Comparison of the complete structures of NP_346487.1 in crystals and in solution shows that the range of relative spatial arrangements of the two domains is significantly larger in solution than in the crystal. The four molecules in the asymmetric crystallographic unit cell have nearly identical inter-domain orientations, as shown by the superposition of the four structures (black lines in Fig. 2). In solution, the superpositions shown in Fig. 2 indicate that the two domains undergo limited-amplitude hinge motions about the double-linker region. The limited range of these motions is due to restraints from NOEs between the linker peptide segment and the globular domains, whereas no NOEs were identified between the two domains.
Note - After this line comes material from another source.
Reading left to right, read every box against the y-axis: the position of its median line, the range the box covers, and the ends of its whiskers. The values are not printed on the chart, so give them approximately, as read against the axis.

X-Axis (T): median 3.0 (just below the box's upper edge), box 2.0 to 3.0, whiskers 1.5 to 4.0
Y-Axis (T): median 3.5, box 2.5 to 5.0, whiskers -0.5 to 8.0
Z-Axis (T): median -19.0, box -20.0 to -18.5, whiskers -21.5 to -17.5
There are indications from line broadening of part of the linker residue signals (missing amide proton signals, see Fig. 1a) that the hinge motions are in the millisecond to microsecond time range. Measurements of 15N{1H}-NOEs showed uniform values near +0.80 for the two domains and across the linker region, documenting the absence of high-frequency backbone mobility.
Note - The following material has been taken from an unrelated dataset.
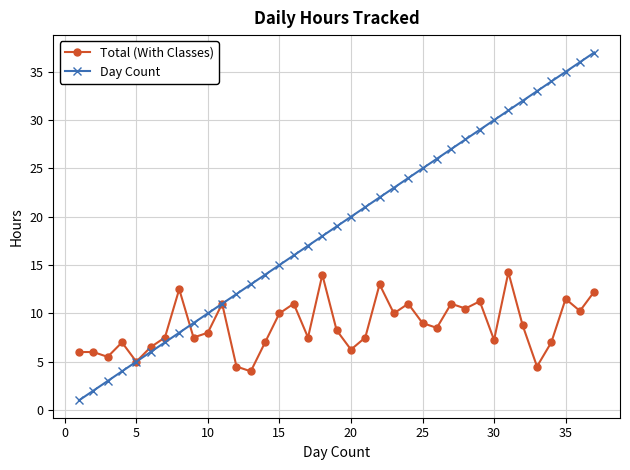

What is the value of the Day Count point at the 27th from the left?

27.0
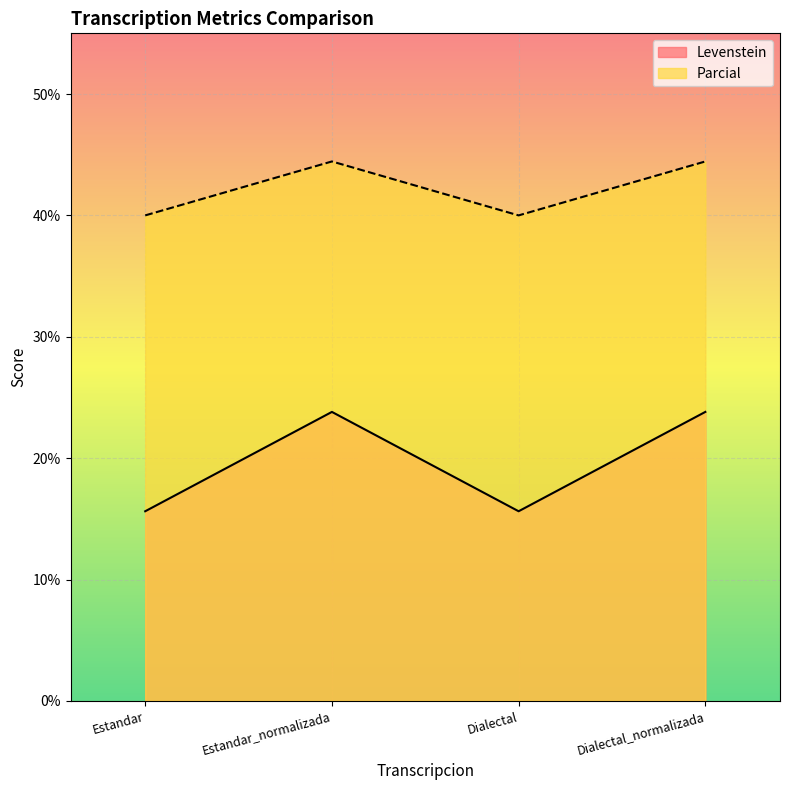

Which category has the lowest value across all series?

Estandar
Homologous proteins to NP_346487.1 have been shown to interact weakly with magnesium ions (the crystal structure of NP_346487.1 contains one magnesium ion per molecule) and phosphate ions. Exploratory studies indicated that the addition of either phosphate or Mg2+ to the NMR sample did not visibly affect the structures of the individual domains, and had at most very small effects on the plasticity of the intact NP_346487.1. These function-related ligand-binding studies will be described elsewhere (K. Jaudzems, personal communication).
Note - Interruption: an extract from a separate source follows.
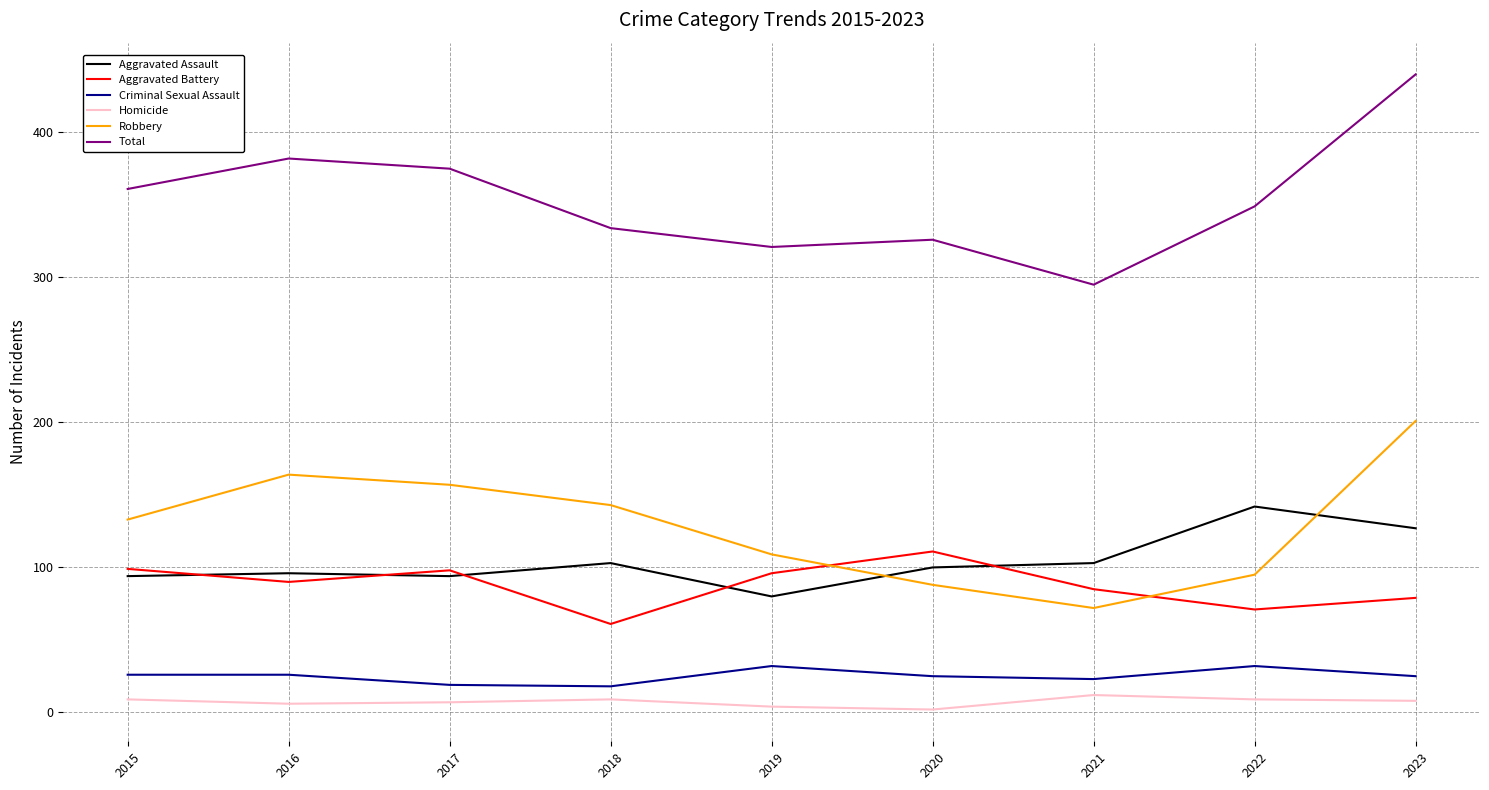

What is the minimum value for Criminal Sexual Assault?

18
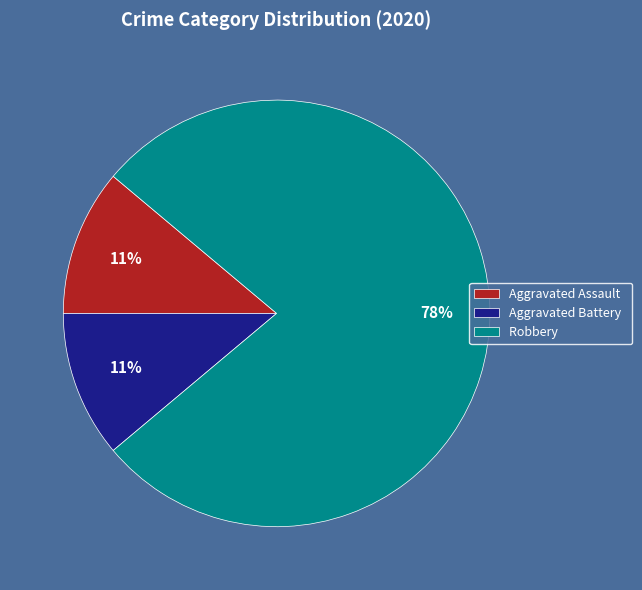

True or false: Aggravated Assault accounts for 11% of the total.

True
A recent structure determination of a β-barrel fold 200-residue protein with an integrative approach, “resolution-adapted structural recombination (RASREC) Rosetta”, used a wide array of different NMR experiments with multiple differently isotope-labeled protein preparations measured under different solution conditions (Sgourakis et al. 2014). This result was highly acclaimed (Lloyd and Wuttke 2014) and, as was correctly stated by one of the reviewers, it should not be directly compared with the present work because Sgourakis et al. (2014) performed their experiments with a dilute protein solution of limited stability. Nonetheless it is important to demonstrate to the biochemistry community that NMR structures of this size can efficiently be determined using routine NMR experiments, provided that a structure-quality protein solution (Pedrini et al. 2013) is prepared (see also Mohanty et al. 2014). Similar to obtaining diffracting crystals for protein crystallography, obtaining structure-quality solution NMR samples may require major efforts of protein engineering and optimization of solution conditions. As illustrated in this paper and also by Mohanty et al. (2014), with the availability of a structure-quality protein sample, the J-UNIO protocol (Serrano et al. 2012) applied to a 200-residue protein requires the recording of only 7 experiments, i.e., one [15N,1H]-HSQC spectrum, three APSY-NMR data sets and three heteronuclear-resolved [1H,1H]-NOESY spectra, which can all be measured at identical solution conditions with about 10 days of spectrometer time (or <7 days when using non-uniform sampling of the NOESY spectra; to be published) and a few days of work by a spectroscopist for the data analysis.